Menurut Iqbal, Tuti melakukan pembunuhan bukan saat sedang dilecehkan, sehingga ia didakwa melakukan pembunuhan berencana. "Kalau sedang dilecehkan, itu bisa kita ajukan defence. Kalau kasus Tuti, mungkin karena dendam," kata Iqbal.
Selain Tuti, sebanyak 13 WNI terancam hukuman mati di Arab Saudi. Dari jumlah itu, seorang di antaranya sudah mendapat putusan berkekuatan hukum tetap atau inkracht. "Yang jelas fokus pemerintah memastikan mereka terpenuhi hak-hak hukumnya, yang terpenting adalah pembelaan diri, mendapatkan penterjemah, dan proses peradilan yang fair," kata Iqbal.
Sementara itu, Direktur Eksekutif Amnesty International Indonesia Usman Hamid mengatakan eksekusi mati Tuti merupakan bukti bahwa untuk kesekian kalinya Arab Saudi menciderai etika diplomasi antara kedua negara yang seharusnya mengedepankan penghargaan atas hak asasi manusia (HAM).
"Indonesia harus memprotes keputusan yang melanggar HAM tersebut. Presiden Joko Widodo punya kewenangan untuk memanggil Duta Besar Arab Saudi untuk Indonesia untuk meminta klarifikasi dan menyampaikan protes resmi,” kata Usman Hamid.

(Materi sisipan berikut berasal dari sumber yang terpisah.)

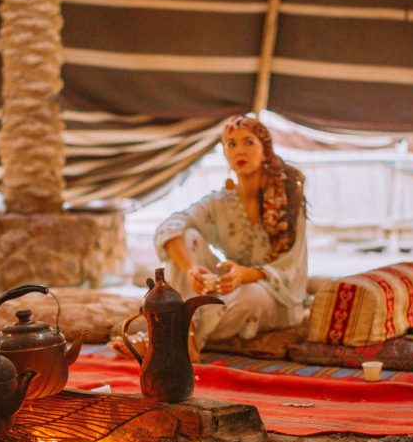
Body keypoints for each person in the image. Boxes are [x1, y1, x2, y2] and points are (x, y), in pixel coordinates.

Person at [132, 115, 308, 360]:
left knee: (250, 296)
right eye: (231, 144)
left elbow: (291, 268)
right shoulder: (220, 202)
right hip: (230, 287)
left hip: (274, 295)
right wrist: (192, 269)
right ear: (224, 153)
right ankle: (184, 339)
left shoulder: (289, 201)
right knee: (188, 235)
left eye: (248, 142)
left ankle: (166, 339)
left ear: (265, 150)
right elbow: (169, 226)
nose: (239, 150)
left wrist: (244, 275)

Amnesty International menolak penerapan hukuman mati tanpa terkecuali dalam kasus apa pun dan dengan metode apa pun. Menurut Usman, hukuman yang kejam, tidak manusiawi, dan merendahkan martabat manusia tersebut jelas melanggar hak untuk hidup yang dijamin Deklarasi Umum Hak Asasi Manusia (DUHAM) dan Kovenan Internasional Hak-Hak Sipil dan Politik.